Towards Distributed Robotic Casualty Assessment Using Multimodal, Non-Contact Perception and Probabilistic Inference
Zachary Bortoff, Srijal Shekhar Poojari, Kleio Baxevani, Joshua Gaus, Christopher Titus, Ahmed Ashry, Derek Paley
AI summary
Problem
Mass-casualty incidents overwhelm medical personnel, yet existing robotic triage systems struggle with noisy environments, lack of sensor fusion, and inability to operate asynchronously across distributed platforms.
Approach
The system equips ground and aerial robots with cameras, microphones, and radar to collect non-contact data, then combines these heterogeneous streams using a dynamic Bayesian network to estimate casualty injury states.
Key results
- Modality-specific classifiers for injury detection and vital sign estimation
- Dynamic Bayesian network enabling distributed, asynchronous sensor fusion
- Reliable casualty state estimation in timed mock field trials
- Significant accuracy gains from modeling injury correlations over independent baselines
Why it matters
Provides emergency responders with scalable, automated triage support during large-scale disasters where human assessment is overwhelmed or unsafe.
Abstract
Mass-casualty incidents demand rapid and accu- rate triage, but the scale and acuity of injuries often overwhelm available medical personnel.

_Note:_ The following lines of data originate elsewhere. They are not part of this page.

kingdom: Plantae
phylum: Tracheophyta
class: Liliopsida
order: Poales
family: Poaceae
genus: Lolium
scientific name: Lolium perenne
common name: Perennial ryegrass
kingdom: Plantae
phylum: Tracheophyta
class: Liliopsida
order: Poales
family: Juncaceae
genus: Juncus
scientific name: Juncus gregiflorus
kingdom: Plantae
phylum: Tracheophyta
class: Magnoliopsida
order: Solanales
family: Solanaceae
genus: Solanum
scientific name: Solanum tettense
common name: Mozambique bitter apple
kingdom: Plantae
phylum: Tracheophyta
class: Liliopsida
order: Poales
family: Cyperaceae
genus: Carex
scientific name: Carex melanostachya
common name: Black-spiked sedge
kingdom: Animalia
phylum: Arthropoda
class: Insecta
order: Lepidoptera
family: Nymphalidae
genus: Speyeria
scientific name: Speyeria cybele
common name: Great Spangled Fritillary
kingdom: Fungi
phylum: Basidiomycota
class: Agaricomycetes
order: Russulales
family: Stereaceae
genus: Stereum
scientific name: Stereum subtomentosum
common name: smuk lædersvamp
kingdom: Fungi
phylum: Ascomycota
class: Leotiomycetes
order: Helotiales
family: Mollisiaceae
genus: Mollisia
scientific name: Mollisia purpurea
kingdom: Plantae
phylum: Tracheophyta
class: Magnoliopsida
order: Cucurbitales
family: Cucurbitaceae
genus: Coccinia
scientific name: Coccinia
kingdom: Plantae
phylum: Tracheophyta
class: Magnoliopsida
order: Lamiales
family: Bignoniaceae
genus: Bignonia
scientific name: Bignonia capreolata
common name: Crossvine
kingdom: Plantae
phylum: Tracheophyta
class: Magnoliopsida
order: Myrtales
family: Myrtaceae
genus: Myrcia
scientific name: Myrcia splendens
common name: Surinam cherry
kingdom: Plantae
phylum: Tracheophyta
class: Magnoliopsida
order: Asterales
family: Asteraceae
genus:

To address this, we present a system that enables ground and aerial robots to localize and assess casualties using non-contact sensors, including color and thermal cameras, millimeter wave radar, and microphones. Injury and vital sign measurements from modality-specific classifiers are fused using a probabilistic model that captures correlations between injury states and supports distributed, asynchronous evidence accumulation. We validate the system through a series of timed mass-casualty field experiments using custom-built drones and Boston Dynamics Spot ground robots customized for robotic medical triage, demonstrating reliable estimation of casualty states and robustness to noisy conditions and sensor drop out.